There is also the other name they are referred to: explicitly understood across south-east Asia to mean the dark-skinned ones. There is a dogmatic refusal in conversation, in the Burmese media, even in official statements to dare to speak the name “Rohingya”. But there is little compunction in using that other word, on protest posters, in conversation, in soldiers’ boastful comments on their kills.

I reach for history, try to find a place, a foothold. This history is contested as people pick and choose. But history does not provide a foothold. In the Rohingya’s case it is the fact of their existence counterweighted with the visceral drive of a country that wants them disappeared.

11. This must all be contained in your life now, this life you would never have been able to imagine.

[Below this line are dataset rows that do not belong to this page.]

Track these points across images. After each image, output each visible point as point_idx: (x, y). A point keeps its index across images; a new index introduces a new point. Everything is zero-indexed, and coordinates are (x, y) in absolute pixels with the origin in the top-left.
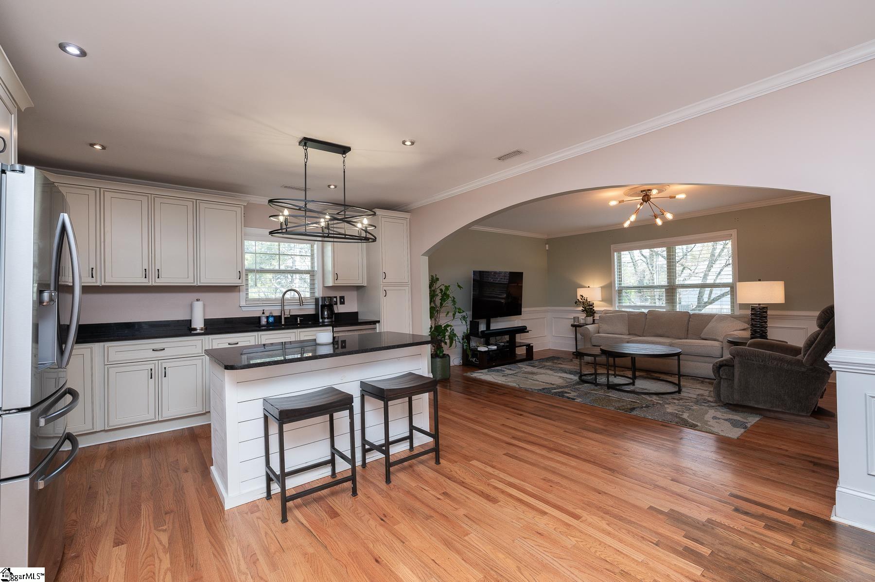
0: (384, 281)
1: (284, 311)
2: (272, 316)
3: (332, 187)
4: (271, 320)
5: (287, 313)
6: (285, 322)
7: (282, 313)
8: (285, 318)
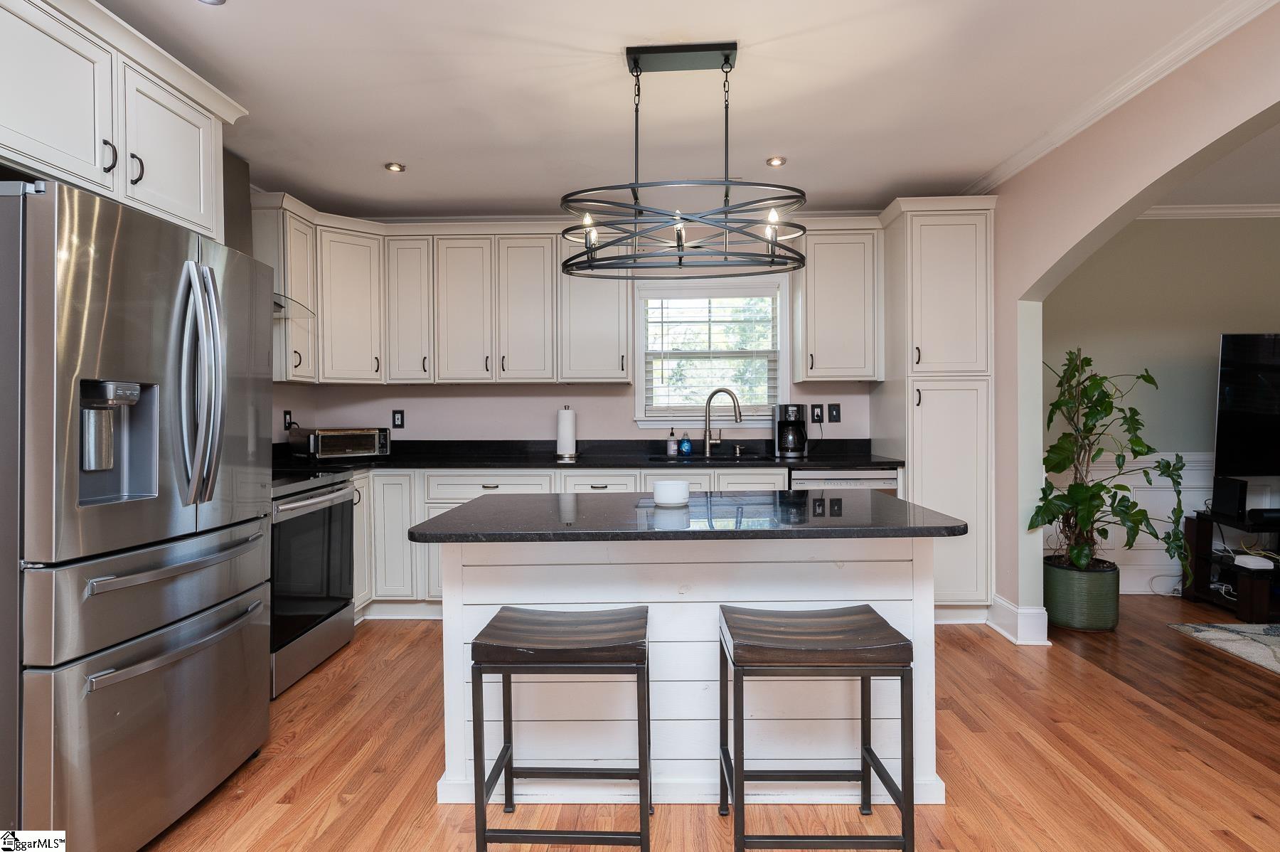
0: (917, 367)
1: (710, 432)
2: (689, 441)
3: (776, 162)
4: (686, 447)
5: (715, 436)
6: (711, 453)
7: (705, 436)
8: (712, 446)
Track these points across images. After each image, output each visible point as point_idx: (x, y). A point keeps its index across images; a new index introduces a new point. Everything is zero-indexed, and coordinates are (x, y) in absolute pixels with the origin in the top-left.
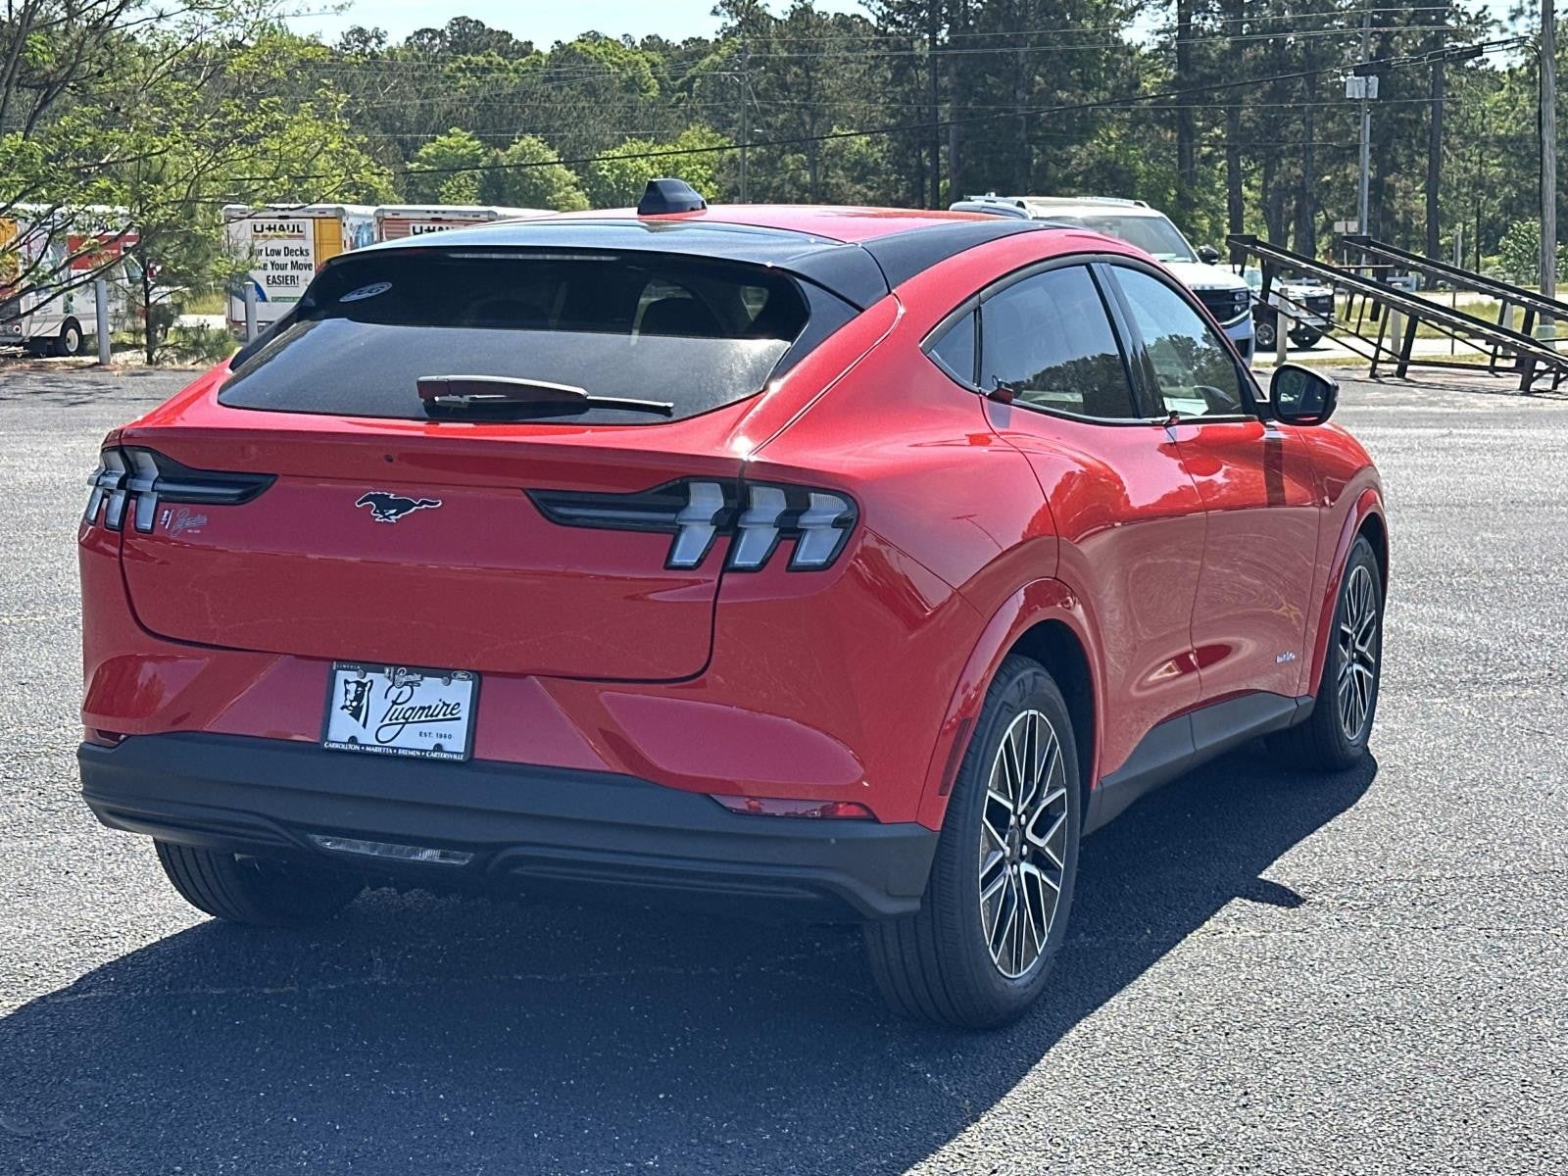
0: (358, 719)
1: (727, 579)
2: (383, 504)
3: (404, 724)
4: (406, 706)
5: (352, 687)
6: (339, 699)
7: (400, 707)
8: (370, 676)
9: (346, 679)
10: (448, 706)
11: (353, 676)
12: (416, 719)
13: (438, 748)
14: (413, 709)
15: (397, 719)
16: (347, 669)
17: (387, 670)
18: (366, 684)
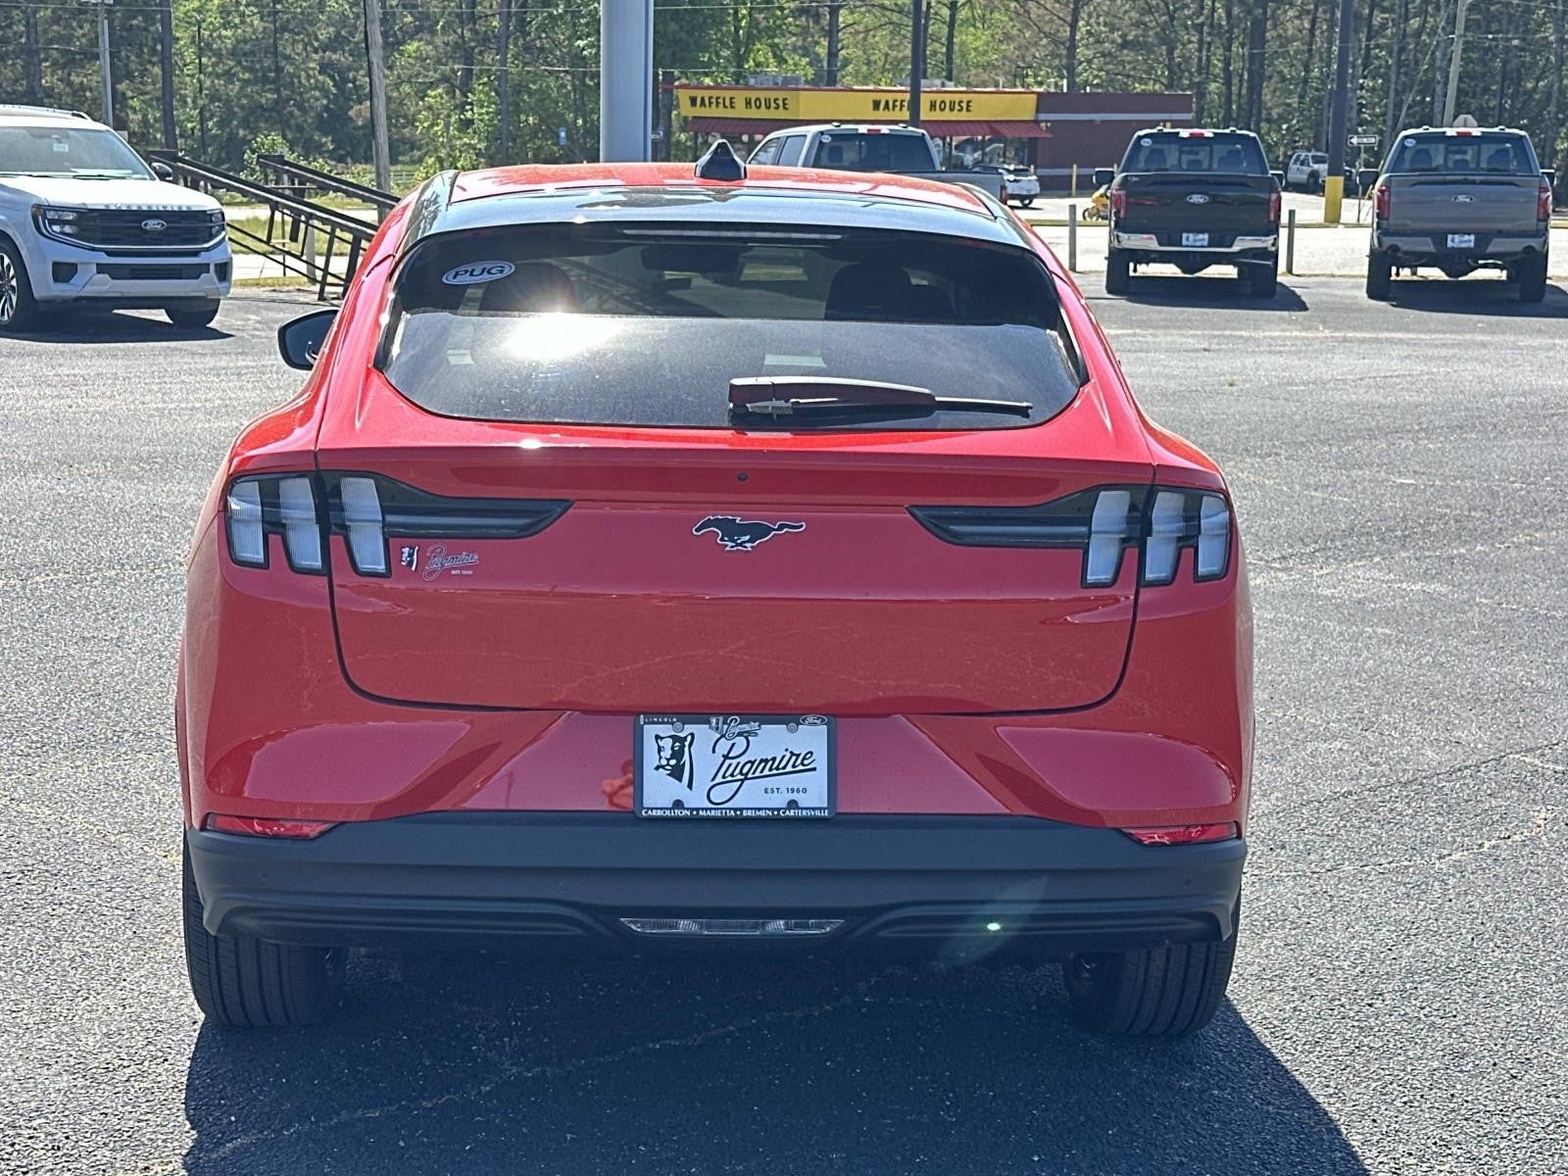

Your volunteer card carrying your face; with a well-fitted dark suit, pressed white shirt even in this stifling tropical heat and dampness. The well-knotted red tie that tells all: you were one of those who had a place to go, before, where suits and ties were welcomed and the absences of them were frowned upon. You had these multiple cultural languages, and now you are a recipient, a number among hundreds of thousands.

And in the life that you must now accommodate, you need to accommodate that man in his red tie, too. How could he not have foreseen this? Who are you now: stateless on this side of the border, and where does that man live now, who wears his suit back home, does his wife still meticulously iron his white shirt for appointments that he must keep? Does that man whom he was still live on, in his well-pressed suit? Does that man keep as existing as you stand here, divested, erase?

12. There is the genial older gentleman in front of me who has had to learn humility, and quickly, since he came here. He still wears his sharp-edged civil servants haircut. The T-shirt and longyi worn in public and “to work” must sit uncomfortably on him, so used he was to his well-pressed suit as armour. This is something else he has had to learn, and quickly. What gets recorded as history now, and for the future of the Rohingya, will not contain the daily learning of this man. It does not contain the clear path that that ID photograph took, driven across the border into Bangladesh, suit-and-tie from a time when he wore white pressed shirts, in a time when his name was his own.